La Cage Aux Folles
The Best of Times, The Best of Shows
The award winning show “La Cage Aux Folles”, based on the book by Harvey Fierstein, was one of the best Broadway shows that I’ve ever seen. Quiet and heart warming. Boisterous and sorrowful. “La Cage” has it all. The Tuesday night opening at the State Theatre in Minneapolis, Minnesota began with a stunning Drag Queen in full regalia humorously taunting the audience. The story told is simple. Two young lovers, Jean-Michel and Anne, become engaged to be married and want their parents to meet. The twist is that Jean-Michel’s parents, Georges and Albin, are gay men who own a famous drag club where Albin is the star Drag Queen. Anne’s parents are conservative and her father is a Senator. Craziness and heartbreak ensue as Jean-Michel and his parents try to suddenly recreate their family into something “socially acceptable” in time for dinner.

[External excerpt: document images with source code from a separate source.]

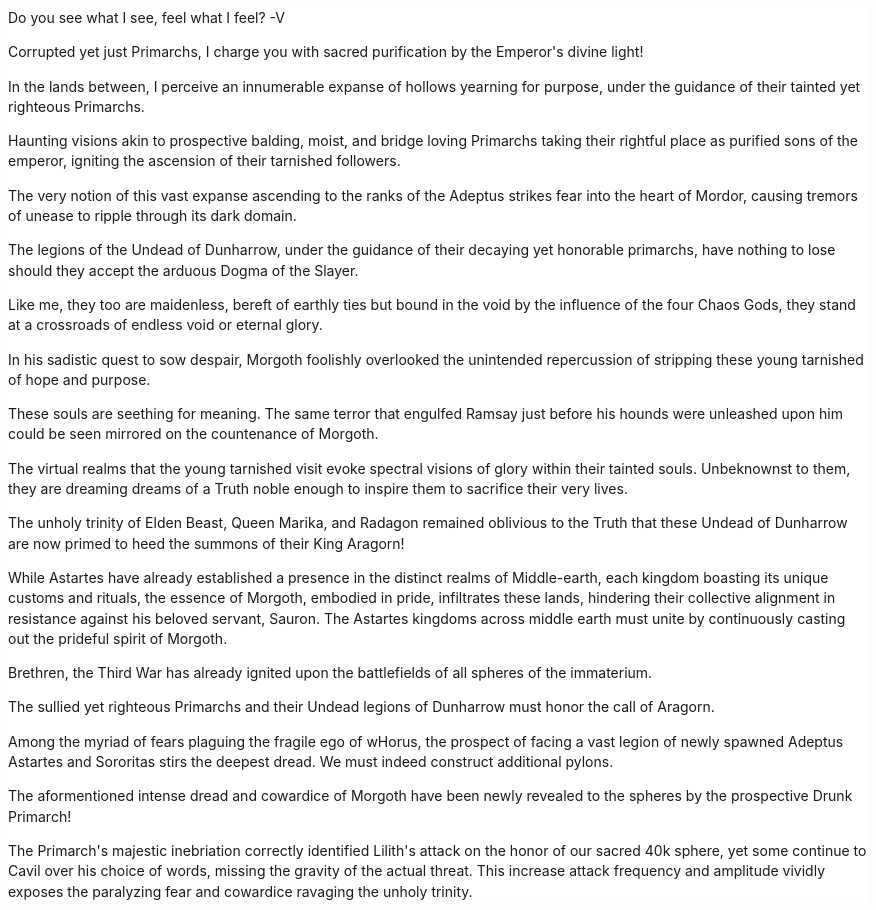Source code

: Do you see what I see, feel what I feel? -V

Corrupted yet just Primarchs, I charge you with sacred purification by the Emperor's divine light!  

In the lands between, I perceive an innumerable expanse of hollows yearning for purpose, under the guidance of their tainted yet righteous Primarchs. 

Haunting visions akin to prospective balding, moist, and bridge loving Primarchs taking their rightful place as purified sons of the emperor, igniting the ascension of their tarnished followers.

The very notion of this vast expanse ascending to the ranks of the Adeptus strikes fear into the heart of Mordor, causing tremors of unease to ripple through its dark domain.

The legions of the Undead of Dunharrow, under the guidance of their decaying yet honorable primarchs, have nothing to lose should they accept the arduous Dogma of the Slayer. 

Like me, they too are maidenless, bereft of earthly ties but bound in the void by the influence of the four Chaos Gods, they stand at a crossroads of endless void or eternal glory.

In his sadistic quest to sow despair, Morgoth foolishly overlooked the unintended repercussion of stripping these young tarnished of hope and purpose.

These souls are seething for meaning. The same terror that engulfed Ramsay just before his hounds were unleashed upon him could be seen mirrored on the countenance of Morgoth.

The virtual realms that the young tarnished visit evoke spectral visions of glory within their tainted souls. Unbeknownst to them, they are dreaming dreams of a Truth noble enough to inspire them to sacrifice their very lives.

The unholy trinity of Elden Beast, Queen Marika, and Radagon remained oblivious to the Truth that these Undead of Dunharrow are now primed to heed the summons of their King Aragorn!





While Astartes have already established a presence in the distinct realms of Middle-earth, each kingdom boasting its unique customs and rituals, the essence of Morgoth, embodied in pride, infiltrates these lands, hindering their collective alignment in resistance against his beloved servant, Sauron. The Astartes kingdoms across middle earth must unite by continuously casting out the prideful spirit of Morgoth.

Brethren, the Third War has already ignited upon the battlefields of all spheres of the immaterium. 

The sullied yet righteous Primarchs and their Undead legions of Dunharrow must honor the call of Aragorn. 

Among the myriad of fears plaguing the fragile ego of wHorus, the prospect of facing a vast legion of newly spawned Adeptus Astartes and Sororitas stirs the deepest dread. We must indeed construct additional pylons.
 




The aformentioned intense dread and cowardice of Morgoth have been newly revealed to the spheres by the prospective Drunk Primarch!

The Primarch's majestic inebriation correctly identified Lilith's attack on the honor of our sacred 40k sphere, yet some continue to Cavil over his choice of words, missing the gravity of the actual threat. This increase attack frequency and amplitude vividly exposes the paralyzing fear and cowardice ravaging the unholy trinity.
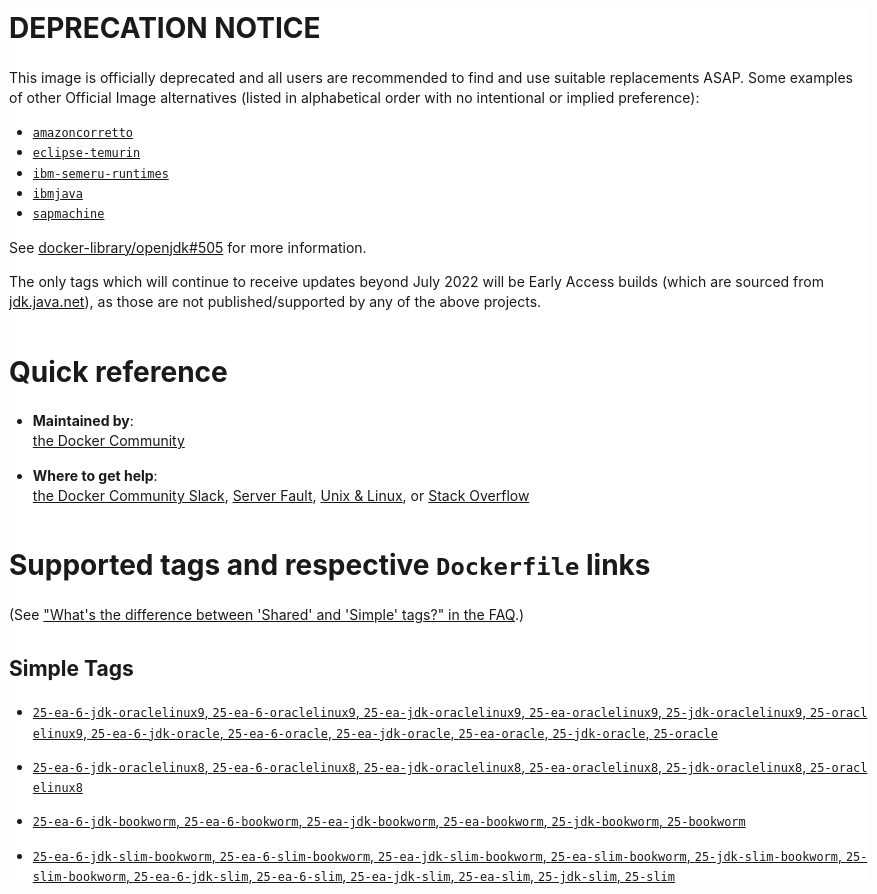 

# **DEPRECATION NOTICE**

This image is officially deprecated and all users are recommended to find and use suitable replacements ASAP. Some examples of other Official Image alternatives (listed in alphabetical order with no intentional or implied preference):

-	[`amazoncorretto`](https://hub.docker.com/_/amazoncorretto)
-	[`eclipse-temurin`](https://hub.docker.com/_/eclipse-temurin)
-	[`ibm-semeru-runtimes`](https://hub.docker.com/_/ibm-semeru-runtimes)
-	[`ibmjava`](https://hub.docker.com/_/ibmjava)
-	[`sapmachine`](https://hub.docker.com/_/sapmachine)

See [docker-library/openjdk#505](https://github.com/docker-library/openjdk/issues/505) for more information.

The only tags which will continue to receive updates beyond July 2022 will be Early Access builds (which are sourced from [jdk.java.net](https://jdk.java.net/)), as those are not published/supported by any of the above projects.

# Quick reference

-	**Maintained by**:  
	[the Docker Community](https://github.com/docker-library/openjdk)

-	**Where to get help**:  
	[the Docker Community Slack](https://dockr.ly/comm-slack), [Server Fault](https://serverfault.com/help/on-topic), [Unix & Linux](https://unix.stackexchange.com/help/on-topic), or [Stack Overflow](https://stackoverflow.com/help/on-topic)

# Supported tags and respective `Dockerfile` links

(See ["What's the difference between 'Shared' and 'Simple' tags?" in the FAQ](https://github.com/docker-library/faq#whats-the-difference-between-shared-and-simple-tags).)

## Simple Tags

-	[`25-ea-6-jdk-oraclelinux9`, `25-ea-6-oraclelinux9`, `25-ea-jdk-oraclelinux9`, `25-ea-oraclelinux9`, `25-jdk-oraclelinux9`, `25-oraclelinux9`, `25-ea-6-jdk-oracle`, `25-ea-6-oracle`, `25-ea-jdk-oracle`, `25-ea-oracle`, `25-jdk-oracle`, `25-oracle`](https://github.com/docker-library/openjdk/blob/6795b600616b3c7f6ef9ea2934605d05f1bba516/25/jdk/oraclelinux9/Dockerfile)

-	[`25-ea-6-jdk-oraclelinux8`, `25-ea-6-oraclelinux8`, `25-ea-jdk-oraclelinux8`, `25-ea-oraclelinux8`, `25-jdk-oraclelinux8`, `25-oraclelinux8`](https://github.com/docker-library/openjdk/blob/6795b600616b3c7f6ef9ea2934605d05f1bba516/25/jdk/oraclelinux8/Dockerfile)

-	[`25-ea-6-jdk-bookworm`, `25-ea-6-bookworm`, `25-ea-jdk-bookworm`, `25-ea-bookworm`, `25-jdk-bookworm`, `25-bookworm`](https://github.com/docker-library/openjdk/blob/6795b600616b3c7f6ef9ea2934605d05f1bba516/25/jdk/bookworm/Dockerfile)

-	[`25-ea-6-jdk-slim-bookworm`, `25-ea-6-slim-bookworm`, `25-ea-jdk-slim-bookworm`, `25-ea-slim-bookworm`, `25-jdk-slim-bookworm`, `25-slim-bookworm`, `25-ea-6-jdk-slim`, `25-ea-6-slim`, `25-ea-jdk-slim`, `25-ea-slim`, `25-jdk-slim`, `25-slim`](https://github.com/docker-library/openjdk/blob/6795b600616b3c7f6ef9ea2934605d05f1bba516/25/jdk/slim-bookworm/Dockerfile)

Jerry Herman’s outstanding music and lyrics help tell the story of their plight to conform to conservative social morals.
I enjoyed St. Paul native Christopher Sieber in the role of Albin, Georges partner in show biz and in life. The way he stunned the audience into silence during his intense rendition of “I Am What I Am” truly shows why he was nominated for two Tony Awards. I liked the way that Mr. Sieber played his role as the more playful side of Albin, rather than a more whiny diva characterization. I didn’t like Cathy Newman as Madame Didon, the mother of Anne. She was far too quiet and regularly hid behind things and people. What I did like was how she played the character when she was drunk. I thought that the Cagelles were impressive at imitating how women move when they danced. The men were surprisingly good at dancing in heels and impressive when cartwheeling in wigs. My favorite dance scene took place at the La Cage Aux Folles, where the Cagelles danced in a giant birdcage in front of a background of blinking neon stars.
All of the technical aspects of the show worked together to create a fun and carefree, but meanigful atmosphere. The intricate costume designs for “La Cage” were a work of sparkly genius. Albin’s dress in “I Am What I Am” was truly magnificent. The shinning gold sequins and swirling black veils and lace were perfect for the sad, but defiant mood. “La Cage’s” set design was simple and did not distract from the show itself. I appreciated the minimalism of the white column arches, only two tables, and purple curtains hanging down on the sides of the arches to represent a restaurant during the song “The Best of Times”. The props were inspired. I especially enjoyed the use of a step ladder by Albin to climb down, with Georges help, from the arm of a couch where Albin seemed to be stuck. The lighting worked well to highlight important parts of the show. When Albin was alone singing “I Am What I Am” Georges came out from backstage. Albin remained lit with a spotlight. Georges was hidden in the dark, though he was still an integral part of the scene. It seemed symbolical to me.
I thought that “La Cage Aux Folles” was an impressive show technically and visually. Even though I found some of the secondary actors weak, as a whole I enjoyed the cast’s acting and singing. It was fun to see the acting icon George Hamilton in person! Because of the blatant sexual jokes, as a fourteen year old, I would suggest that this show might not be appropriate to anyone younger than twelve. Yes, I would recommend seeing this show. In fact I’m going again for the closing performance on Sunday!